Bilan

Sombres perspectives pour les relations Suisse-Allemagne

Avec l'initiative contre l'immigration de masse et l'abandon du taux plancher par la BNS, de sombres nuages planent sur les relations entre l'Allemagne et la Suisse.

Les craintes sont liées à une possible pénurie de personnel en Suisse et au fait de ne pas pouvoir honorer les commandes, a déclaré le nouveau président Gottlieb Keller à Zurich.

Crédits: Keystone

Avec l'acceptation de l'initiative contre l'immigration de masse et l'abandon du taux plancher de l'euro par la Banque nationale suisse (BNS), de sombres nuages planent sur les relations entre l'Allemagne et la Suisse, selon la chambre de commerce des deux pays. Ces deux événements ont créé de grosses incertitudes.

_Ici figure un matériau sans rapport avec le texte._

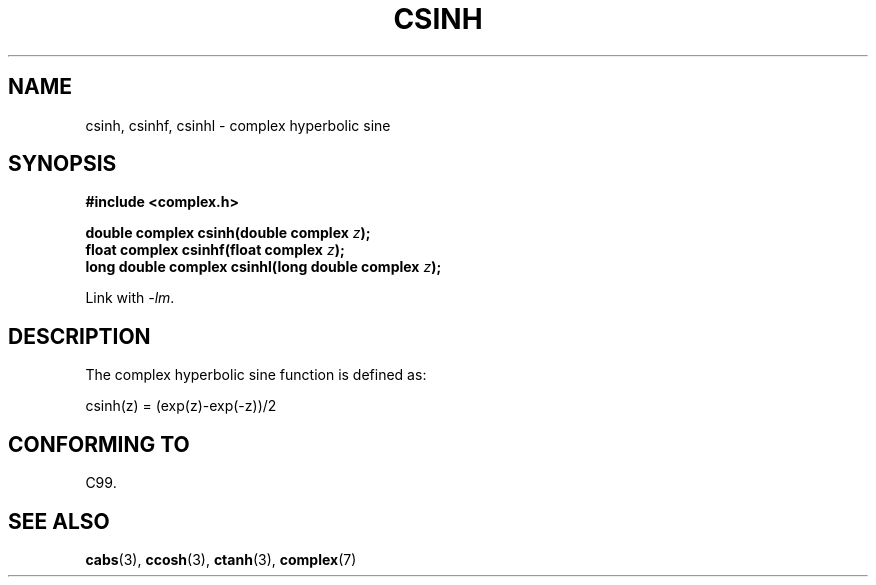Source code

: .\" Copyright 2002 Walter Harms (walter.harms@informatik.uni-oldenburg.de)
.\" Distributed under GPL
.\"
.TH CSINH 3 2007-12-26 "" "Linux Programmer's Manual"
.SH NAME
csinh, csinhf, csinhl \- complex hyperbolic sine
.SH SYNOPSIS
.B #include <complex.h>
.sp
.BI "double complex csinh(double complex " z ");"
.br
.BI "float complex csinhf(float complex " z ");"
.br
.BI "long double complex csinhl(long double complex " z ");"
.sp
Link with \fI\-lm\fP.
.SH DESCRIPTION
The complex hyperbolic sine function is defined as:
.nf

    csinh(z) = (exp(z)\-exp(\-z))/2
.fi
.SH "CONFORMING TO"
C99.
.SH "SEE ALSO"
.BR cabs (3),
.BR ccosh (3),
.BR ctanh (3),
.BR complex (7)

Les craintes sont liées à une possible pénurie de personnel en Suisse et au fait de ne pas pouvoir honorer les commandes, a déclaré le nouveau président Gottlieb Keller lors de la 103e assemblée de la Chambre de commerce Suisse-Allemagne qui s'est tenue mardi à Zurich. Les entrepreneurs se demandent aussi s'ils doivent maintenir ou non les investissements prévus.

L'abandon du taux plancher de l'euro le 15 janvier a fait ralentir les échanges dans les deux sens. Dans les cinq premiers mois de 2015, les exportations vers l'Allemagne ont reculé de 9% et les importations à destination de la Suisse de 12%.

La situation s'est aggravée en mai. Le mois dernier, qui comptait toutefois deux jours ouvrables de moins que mai 2014, a vu les sorties vers l'Allemagne diminuer de 16% et les entrées en Suisse de 18%. "L'économie a été surprise de l'abandon de cette limite de change", explique Gottlieb Keller.

Un sondage de la chambre de commerce réalisé au printemps a montré que trois quarts des entreprises ont vu leur capacité concurrentielle s'amoindrir avec la suppression du taux plancher. Une firme sur deux s'attend à un recul des exportations à destination de l'Allemagne cette année ou l'an prochain, a ajouté Gottlieb Keller.

Selon lui, d'autres sondages réalisés dans l'industrie suisse confirment ces résultats. "Je pense que le choc en termes de coûts et la charge pour l'industrie suisse ont été sous-estimés dans certains cas". Le danger est grand que la faiblesse de l'euro perdure, ce qui pourrait provoquer une récession en Suisse. Cela n'est pas exclu que cela se passe déjà cette année.

Par ailleurs, le nouveau président a déclaré qu'une suppression des accords bilatéraux provoquerait des dommages considérables pour les relations économiques.